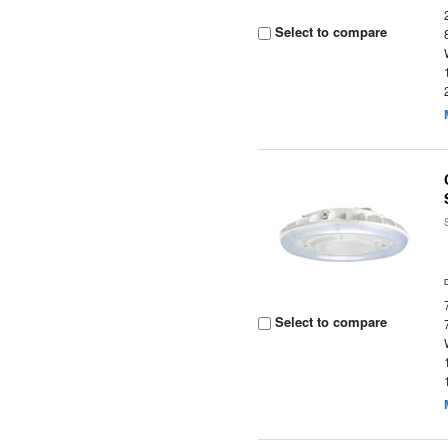
Select to compare
Select to compare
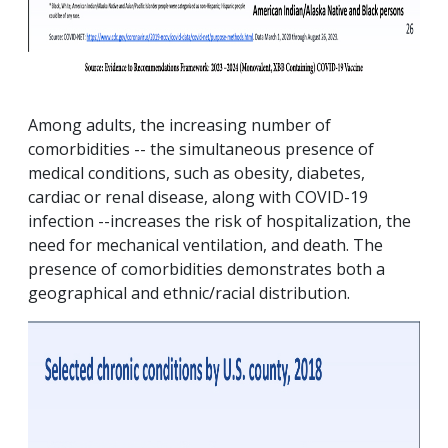
Among adults, the increasing number of
comorbidities -- the simultaneous presence of
medical conditions, such as obesity, diabetes,
cardiac or renal disease, along with COVID-19
infection --increases the risk of hospitalization, the
need for mechanical ventilation, and death. The
presence of comorbidities demonstrates both a
geographical and ethnic/racial distribution.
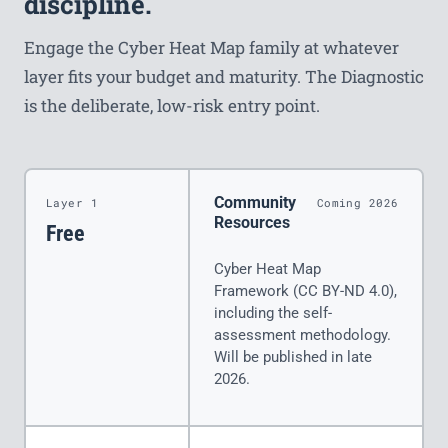
discipline.
Engage the Cyber Heat Map family at whatever
layer fits your budget and maturity. The Diagnostic
is the deliberate, low-risk entry point.
Community
Layer 1
Coming 2026
Resources
Free
Cyber Heat Map
Framework (CC BY-ND 4.0),
including the self-
assessment methodology.
Will be published in late
2026.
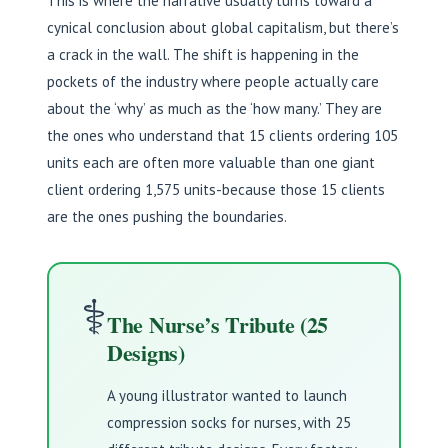
This is where the narrative usually turns toward a
cynical conclusion about global capitalism, but there’s
a crack in the wall. The shift is happening in the
pockets of the industry where people actually care
about the ‘why’ as much as the ‘how many.’ They are
the ones who understand that 15 clients ordering 105
units each are often more valuable than one giant
client ordering 1,575 units-because those 15 clients
are the ones pushing the boundaries.
⚕️
The Nurse’s Tribute (25
Designs)
A young illustrator wanted to launch
compression socks for nurses, with 25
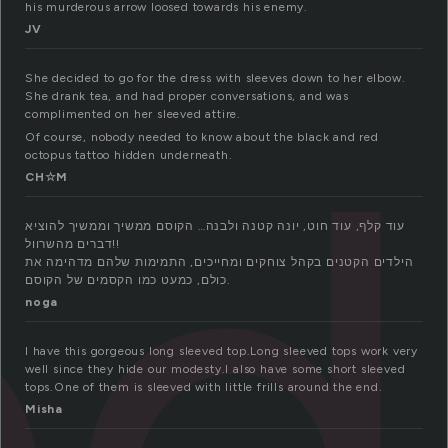
his murderous arrow loosed towards his enemy.
JV
ed
She decided to go for the dress with sleeves down to her elbow.
She drank tea, and had proper conversations, and was
complimented on her sleeved attire.
Of course, nobody needed to know about the black and red
octopus tattoo hidden underneath.
CH☆M
עוד קלף, עוד חוט, יונה קטנה ולבנה… הקוסם ממשיך וממשיך להוציא
דברים מהשרוול!!
הילדים הקטנים בקהל צוחקים ומחייכים, התמימות שלהם מדהימה את
כולם, כמעט כמו הקסמים של הקוסם.
noga
I have this gorgeous long sleeved top.Long sleeved tops work very
well since they hide our modesty.I also have some short sleeved
tops.One of them is sleeved with little frills around the end.
Misha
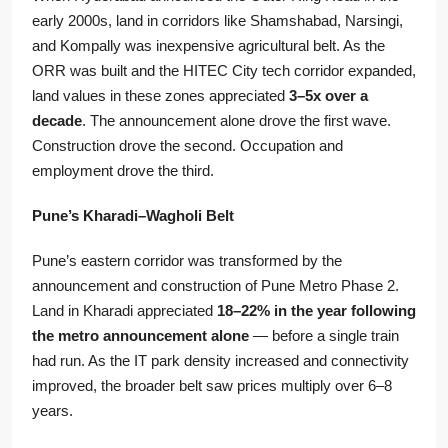
early 2000s, land in corridors like Shamshabad, Narsingi,
and Kompally was inexpensive agricultural belt. As the
ORR was built and the HITEC City tech corridor expanded,
land values in these zones appreciated
3–5x over a
decade
. The announcement alone drove the first wave.
Construction drove the second. Occupation and
employment drove the third.
Pune’s Kharadi–Wagholi Belt
Pune’s eastern corridor was transformed by the
announcement and construction of Pune Metro Phase 2.
Land in Kharadi appreciated
18–22% in the year following
the metro announcement alone
— before a single train
had run. As the IT park density increased and connectivity
improved, the broader belt saw prices multiply over 6–8
years.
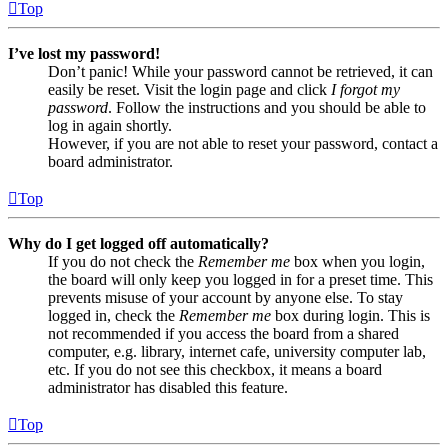
Top
I’ve lost my password!
Don’t panic! While your password cannot be retrieved, it can
easily be reset. Visit the login page and click
I forgot my
password
. Follow the instructions and you should be able to
log in again shortly.
However, if you are not able to reset your password, contact a
board administrator.
Top
Why do I get logged off automatically?
If you do not check the
Remember me
box when you login,
the board will only keep you logged in for a preset time. This
prevents misuse of your account by anyone else. To stay
logged in, check the
Remember me
box during login. This is
not recommended if you access the board from a shared
computer, e.g. library, internet cafe, university computer lab,
etc. If you do not see this checkbox, it means a board
administrator has disabled this feature.
Top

____________

#### [Action item]
Gather every line in the items above that contains the word "הקוסם".

#### [Solution]
עוד קלף, עוד חוט, יונה קטנה ולבנה… הקוסם ממשיך וממשיך להוציא
כולם, כמעט כמו הקסמים של הקוסם.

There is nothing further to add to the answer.